Milo solved the problem of erecting a durable enough defense by burying us under several thousand tons of earth. I’m not sure how deep he sank us, but it was just barely enough. The blast, when it hit, threw everyone off their feet. Milo waited a minutes before unsealing us. When he peeled back the rock I saw there was only about six inches of stone separating us from the bottom of the crater the exploding portal had left. It was hard to see much beyond that due to the dust and smoke. What I could tell though was that a light rain had started falling where previously it had been a cloudless pre-dawn morning.
I looked around and marveled at our good luck. None of the heroes had been caught in the blast and from the looks of things we’d even managed to increase our number with Aegis, Thundercrash and several snake people being freed from Doctor Wyrd’s capture balls.
As the rest of the people present noticed this too, I saw the cheering and victory celebrations that I’d been expecting begin.

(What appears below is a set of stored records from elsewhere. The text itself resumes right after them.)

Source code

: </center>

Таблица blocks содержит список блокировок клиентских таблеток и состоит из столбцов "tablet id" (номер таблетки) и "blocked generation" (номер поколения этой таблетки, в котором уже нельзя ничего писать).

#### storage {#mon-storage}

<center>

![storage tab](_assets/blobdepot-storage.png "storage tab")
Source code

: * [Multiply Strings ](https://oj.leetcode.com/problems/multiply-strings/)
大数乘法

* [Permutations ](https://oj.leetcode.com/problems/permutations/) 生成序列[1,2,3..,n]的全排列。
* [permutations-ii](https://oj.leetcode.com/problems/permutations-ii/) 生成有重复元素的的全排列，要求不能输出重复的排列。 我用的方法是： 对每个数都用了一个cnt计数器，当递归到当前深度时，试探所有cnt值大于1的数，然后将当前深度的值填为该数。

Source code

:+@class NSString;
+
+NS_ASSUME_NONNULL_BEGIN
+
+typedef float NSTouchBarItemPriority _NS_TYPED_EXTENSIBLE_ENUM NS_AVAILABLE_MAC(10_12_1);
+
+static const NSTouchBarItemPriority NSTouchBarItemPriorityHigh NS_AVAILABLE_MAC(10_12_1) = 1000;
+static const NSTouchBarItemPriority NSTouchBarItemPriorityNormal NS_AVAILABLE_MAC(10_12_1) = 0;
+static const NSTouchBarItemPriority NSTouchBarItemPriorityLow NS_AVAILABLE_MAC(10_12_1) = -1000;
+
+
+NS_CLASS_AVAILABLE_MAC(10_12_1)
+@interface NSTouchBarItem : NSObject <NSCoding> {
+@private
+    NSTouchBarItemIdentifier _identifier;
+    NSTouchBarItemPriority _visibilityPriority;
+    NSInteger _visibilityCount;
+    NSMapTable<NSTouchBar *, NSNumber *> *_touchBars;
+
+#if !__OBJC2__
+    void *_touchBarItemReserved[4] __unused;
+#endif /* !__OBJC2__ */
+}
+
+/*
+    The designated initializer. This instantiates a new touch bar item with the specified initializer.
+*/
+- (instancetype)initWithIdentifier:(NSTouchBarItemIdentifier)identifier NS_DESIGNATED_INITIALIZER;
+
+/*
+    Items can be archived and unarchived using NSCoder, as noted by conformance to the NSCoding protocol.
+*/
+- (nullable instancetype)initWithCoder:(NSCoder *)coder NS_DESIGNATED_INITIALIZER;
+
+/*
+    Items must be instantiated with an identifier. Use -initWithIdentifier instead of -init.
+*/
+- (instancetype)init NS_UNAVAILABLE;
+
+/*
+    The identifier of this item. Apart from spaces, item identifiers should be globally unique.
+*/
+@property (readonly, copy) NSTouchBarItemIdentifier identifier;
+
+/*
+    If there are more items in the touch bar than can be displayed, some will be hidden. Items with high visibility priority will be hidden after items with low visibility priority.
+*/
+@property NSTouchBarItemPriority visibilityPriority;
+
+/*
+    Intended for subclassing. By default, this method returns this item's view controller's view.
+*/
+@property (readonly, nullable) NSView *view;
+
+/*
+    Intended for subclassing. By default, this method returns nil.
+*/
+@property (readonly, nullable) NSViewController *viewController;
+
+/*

The snake man, Wind Walker, in particular looked delirious with joy at being reunited with his family. Their big group hug was interrupted once the snake man got a whiff of the rain that was falling though.
“The sky…we have to analyze what’s in those clouds.” Wind Walker said.
“Why, what do you think Doctor Wyrd has done?” Heartbeat asked as she injected each of the snake kids with something.
“I can’t be sure, but this rain, it tastes like the serum that I developed.” Wind Walker said.
“What would that mean?” I asked.
Wind Walker looked at me and I saw fear in his serpentine eyes.
“It would mean that Doctor Wyrd has just turned every animal in this city into a deadly mutant killing machine.”